▶ [Your assignment]: The job is to find each line of the records below that includes the word "output" and copy it.

(Record extracts begins)

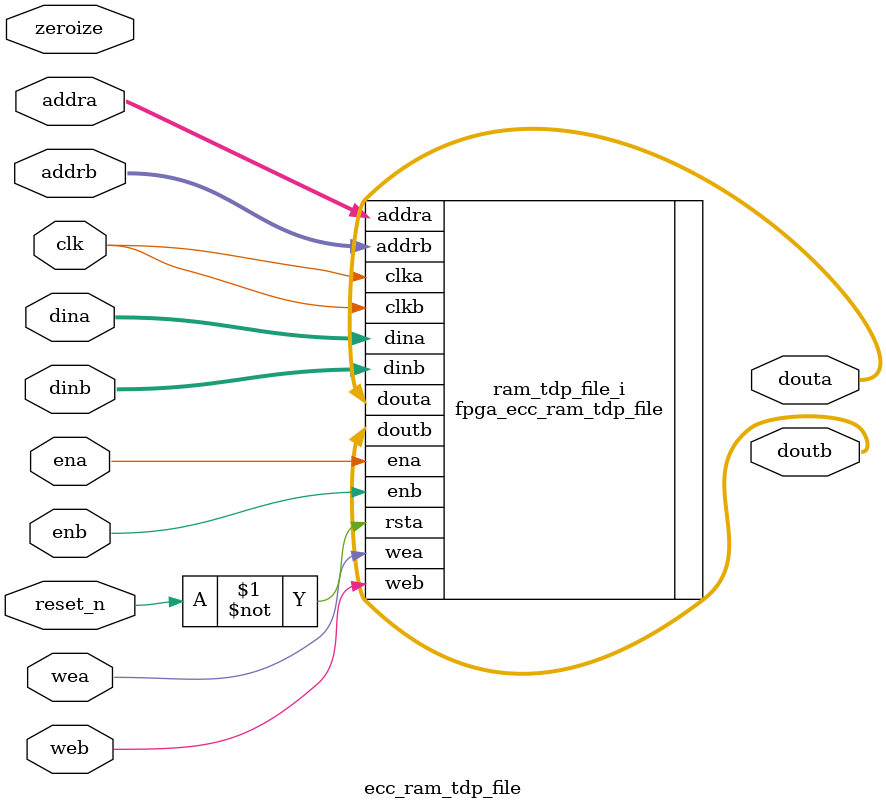
<source format=sv>

module ecc_ram_tdp_file #(
    parameter ADDR_WIDTH = 10,
    parameter DATA_WIDTH = 32
    )
    (      
    input  wire                      clk,
    input  wire                      reset_n,
    input  wire                      zeroize, // TODO: FPGA doesn't handle zeroize
    
    input  wire                      ena,
    input  wire                      wea,
    input  wire  [ADDR_WIDTH-1 : 0]  addra,
    input  wire  [DATA_WIDTH-1 : 0]  dina,
    output logic [DATA_WIDTH-1 : 0]  douta,

    input  wire                      enb,
    input  wire                      web,
    input  wire  [ADDR_WIDTH-1 : 0]  addrb,
    input  wire  [DATA_WIDTH-1 : 0]  dinb,
    output logic [DATA_WIDTH-1 : 0]  doutb
    );
    
    fpga_ecc_ram_tdp_file
        ram_tdp_file_i(
        .clka(clk),
        .clkb(clk),
        .rsta(~reset_n),

        .ena(ena),
        .wea(wea),
        .addra(addra),
        .dina(dina),
        .douta(douta),

        .enb(enb),
        .web(web),
        .addrb(addrb),
        .dinb(dinb),
        .doutb(doutb)
    );
 
endmodule

</source>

(Record extracts ends)

▶ [Written reply]:
    output logic [DATA_WIDTH-1 : 0]  douta,
    output logic [DATA_WIDTH-1 : 0]  doutb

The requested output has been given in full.